I’m in Berlin at the Global Land Project conference, a biennial gathering of about 1000 scientists who study how we Earthlings use our world. I gave a talk on beef compared to other meats in the informal “Pecha Kucha” format, which requires you to use only 20 slides, each displayed for only 20 seconds. It was fun, but the big excitement has been hearing new ideas presented by researchers from all over the world.
A few examples:
- Eric Lambin and Anette Reenberg both pointed out how land use is now “telecoupled”, depending on “distal connections” that span the globe. Chinese pork is raised on Brazilian soy; European companies selling deodorant adopt zero-deforestation policies for the palm oil they buy from Indonesia in response to U.S. NGO pressure. Land use isn’t local anymore.

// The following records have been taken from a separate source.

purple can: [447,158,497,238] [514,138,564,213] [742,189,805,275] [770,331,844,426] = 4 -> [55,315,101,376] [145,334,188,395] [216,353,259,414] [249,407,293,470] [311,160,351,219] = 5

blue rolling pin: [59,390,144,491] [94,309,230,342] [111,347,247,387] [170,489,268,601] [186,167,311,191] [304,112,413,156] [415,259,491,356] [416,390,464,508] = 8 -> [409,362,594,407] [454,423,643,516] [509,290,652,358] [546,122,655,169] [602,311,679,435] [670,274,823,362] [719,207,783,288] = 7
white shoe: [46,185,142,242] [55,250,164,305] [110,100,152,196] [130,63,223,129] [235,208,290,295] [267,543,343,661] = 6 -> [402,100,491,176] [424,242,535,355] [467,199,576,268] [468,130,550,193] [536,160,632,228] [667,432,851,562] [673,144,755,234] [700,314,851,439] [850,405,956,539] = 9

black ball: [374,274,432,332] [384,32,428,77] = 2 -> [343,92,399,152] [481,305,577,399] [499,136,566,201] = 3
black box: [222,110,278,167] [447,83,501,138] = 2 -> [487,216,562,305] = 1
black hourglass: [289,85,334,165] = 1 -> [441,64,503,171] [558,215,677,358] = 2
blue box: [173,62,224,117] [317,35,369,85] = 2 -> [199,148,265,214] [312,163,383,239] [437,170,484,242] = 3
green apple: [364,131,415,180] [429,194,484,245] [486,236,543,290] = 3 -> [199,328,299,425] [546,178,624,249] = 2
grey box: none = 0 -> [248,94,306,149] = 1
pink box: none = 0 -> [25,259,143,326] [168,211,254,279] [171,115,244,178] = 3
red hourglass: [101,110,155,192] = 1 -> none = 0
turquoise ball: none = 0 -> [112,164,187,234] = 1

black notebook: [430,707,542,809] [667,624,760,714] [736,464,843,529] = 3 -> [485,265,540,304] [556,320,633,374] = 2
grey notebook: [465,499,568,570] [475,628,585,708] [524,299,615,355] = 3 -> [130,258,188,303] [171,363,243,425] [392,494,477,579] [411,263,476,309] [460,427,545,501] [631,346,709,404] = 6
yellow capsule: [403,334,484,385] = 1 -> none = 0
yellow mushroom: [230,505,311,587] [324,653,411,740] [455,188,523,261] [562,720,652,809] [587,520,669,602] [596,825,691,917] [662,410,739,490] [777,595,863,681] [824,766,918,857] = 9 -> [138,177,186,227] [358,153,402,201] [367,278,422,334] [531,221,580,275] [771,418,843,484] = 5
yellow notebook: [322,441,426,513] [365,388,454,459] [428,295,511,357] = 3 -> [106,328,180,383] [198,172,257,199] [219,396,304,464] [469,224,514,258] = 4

- Xuifeng Cui argued that China went through a land use transition between 1950 and 1980, fundamentally transforming the relationship between population, cropland, and forest. Population and cropland now grow but so does the area of forest.
- Alexander Preshchepov showed that there has been massive abandonment of cropland and pasture in Russia since the fall of the Soviet Union, with little prospect for reversal.
- Cheikh Mbow contended that while there has been some recovery from the 20th-century droughts in the Sahel, the climate models predict increases in both aridity and variability.
- Britaldo Soares Filho made the case that while intensification reduces the amount of pasture used per cow in Brazil, this is being outpaced by increases in the total herd in response to growing demand for beef.
- Robin Chazdon demonstrated that a basic idea about succession — that forest recovery is predictable based on age — is not true in the tropics. This discovery undercuts decades of conventional (but untested) wisdom among ecologists.
All in all, lots of intellectual excitement!